The next presentation was awe-inspiring and plain inspiring. This was how I learned about a subject of my Radio Documentary, Kevin Vallely. The host reappeared after the applause and introduced the guest speaker, Kevin. Kevin started his presentation with a children’s drawing of a wolf. While we stared at the picture, curiously, he started to speak, “daddy, daddy, wake up, there’s something outside.” Kevin began to tell us about how he used a shotgun to scare off a wolf and defend his family. Once he had us captivated, he led into his adventure of paddling Canada’s longest and largest river, the Mackenzie. Kevin and his wife went over the details of their arduous paddle journey over 1750 kilometers from Great Slave Lake to the Arctic Ocean. The determination of this family and their love for adventure was incredible. The natives they met along the way provided heart-touching stories. It was inspiring to see young kids getting outside and loving it. Kevin wanted to take his kids away from their screens and allow them to experience nature in an immersive way. I was interested in Kevin’s story and made a mental note.

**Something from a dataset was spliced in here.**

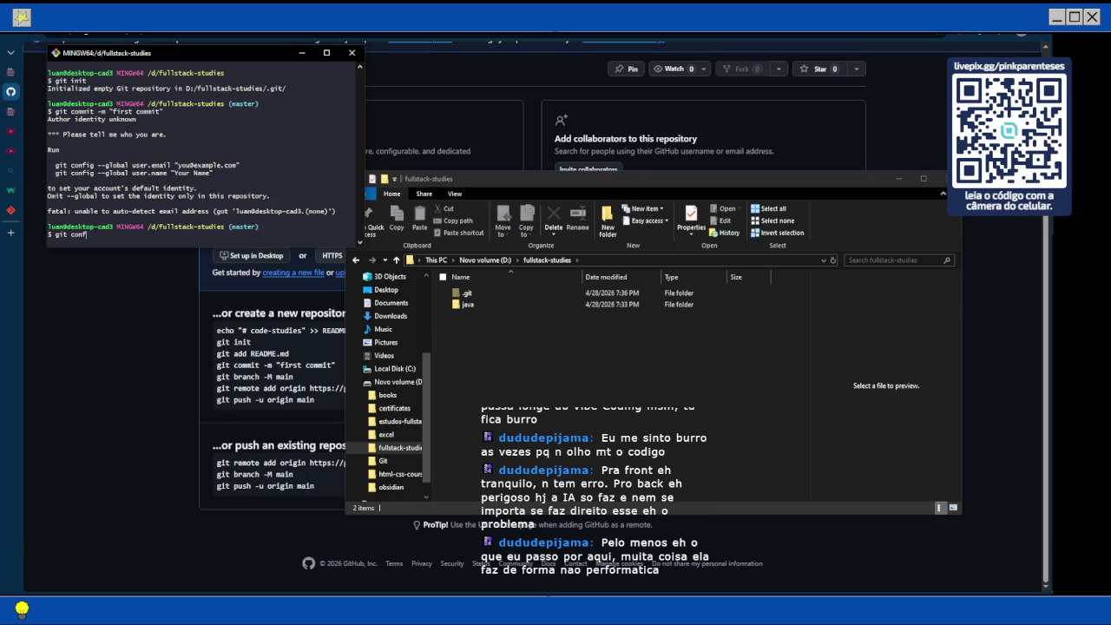
pyautogui.write('--global ')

When they finished, it was time for intermission. We perused the tables again to stretch our legs but not much had changed. The second half of the show snuck up on us. The first of two longer short films was called “The Super Salmon,” a film that displays the incredulous efforts made by Alaskans to fight the Susitna river dam. The Super Salmon cries for the viewer to fall in love with the river and find a passion to save it almost as strong as the locals’ desire. Sweeping images of the landscape blew us away and gelled nicely with one man’s incredible love for the Susitna river.
In the next film, ‘Young Guns.” I can imagine the children at the show were simultaneously envious of and inspired by its stars. This film featured the new faces of the next climbing generation, 15-year-old Ashima Shiraishi and 16-year-old Kai Lightner. Both children attempt an extremely hard climbing feat in Norway and Ashima takes on a monumental V15 boulder in Japan. The film taught me about defeat and a certain mental toughness I could never imagine. At the end of the night, we filtered out and tracked down this evening’s winner of the $5000 Arc’teryx film grant, Dave. He was a little man with a passion for filmmaking. It was nice to chat with him and hear about the plans for his upcoming film, of which the grant allowed him to continue shooting. The movie is about ice climbing in the Okanagan, and although Dave kept most of the information under wraps, I was left intrigued and I eagerly await next year’s Festival.